El político busca pues ser ese hombre que es su estilo, el modo de una enunciación, y se ampara en figuras que lo representen; y el estilo marcial o pugilístico de la palabra no es que sea desconocido en Colombia, y no es que haya rendido pocos réditos.

Cabe también considerar, en este contexto, que el escenario discursivo actual ha conocido al menos dos formas de su ejercicio en la denuncia: el enunciado velado, el medio decir, la alusión; y la aniquilación del contradictor o enemigo por la vía del ejercicio de un poder prácticamente ineluctable.

Lo anterior, y lo no conocido, el cariz privado de esa palabra, es lo que hace que deban considerarse con prudencia los juicios sobre esas exposiciones de la persona y del político.

En un escenario —el ubicuo escenario de las redes sociales actuales- en el que el efecto de la hilaridad del discurso— más que la ilación de su lógica interna causa impresiones más rápidamente; y produce juicios en consecuencia.

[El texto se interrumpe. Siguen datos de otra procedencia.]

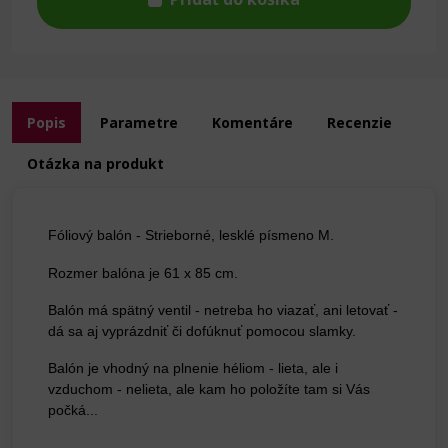
Popis
Parametre
Komentáre
Recenzie
Otázka na produkt
Fóliový balón - Strieborné, lesklé písmeno M.
Rozmer balóna je 61 x 85 cm.
Balón má spätný ventil - netreba ho viazať, ani letovať -
dá sa aj vyprázdniť či dofúknuť pomocou slamky.
Balón je vhodný na plnenie héliom - lieta, ale i
vzduchom - nelieta, ale kam ho položíte tam si Vás
počká...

En un contexto en el que la nominación de la locura oscila entre la declaración del romanticismo y la patología. En un medio que no está exento de los usos del diagnóstico psiquiátrico. Y en que se el juicio médico quiere hacerse entrar en dinámica como un poder que entra en competencia con otros poderes. (La historia de la psiquiatría clásica nos muestra ejemplos de ello, y la historia de la política actual no es que carezca de casos en la búsqueda de su implementación).

Tampoco puede desconocerse la estrategia de la descalificación, o la promoción mediática de un sujeto, que busca ejercer el desvió de la mirada, cuya atención debiera recaer sobre realidades de mayor trascendencia para el devenir del país; problemáticas de mayor envergadura para el destino de todos los colombianos; sobre sujetos con acciones verdaderamente vitandas.

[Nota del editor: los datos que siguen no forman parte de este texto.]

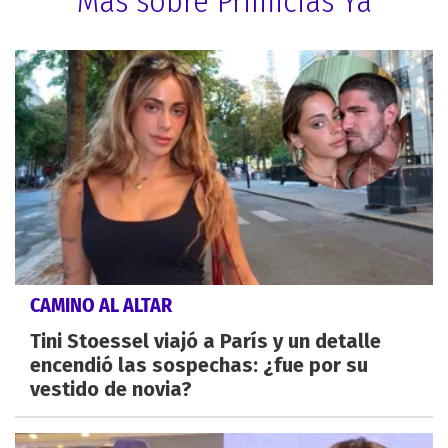
Más sobre Primicias Ya
CAMINO AL ALTAR
Tini Stoessel viajó a París y un detalle
encendió las sospechas: ¿fue por su
vestido de novia?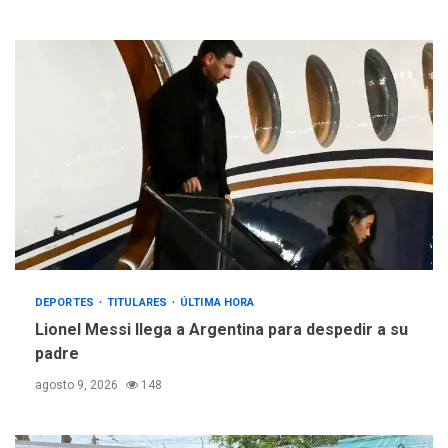
DEPORTES
TITULARES
ÚLTIMA HORA
Lionel Messi llega a Argentina para despedir a su
padre
agosto 9, 2026
148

También hay ciudadanos que, frente a un discurso, actúan de modo que sus juicios puedan recaer sobre cada enunciado en particular, en el que sea susceptible distinguir lo razonable, lo válido, de lo poco sensato; y que no proceden con una descalificación en bloque, definitiva, de los enunciados, de un sujeto.

Reitero, lo anteriormente bosquejado, y lo no conocido, el cariz privado de esa palabra, su auténtico alcance, la historia de sus contingencias, exigen que deban considerarse con prudencia los juicios sobre el discurso y la salud mental de la persona, y su despliegue en el contexto político.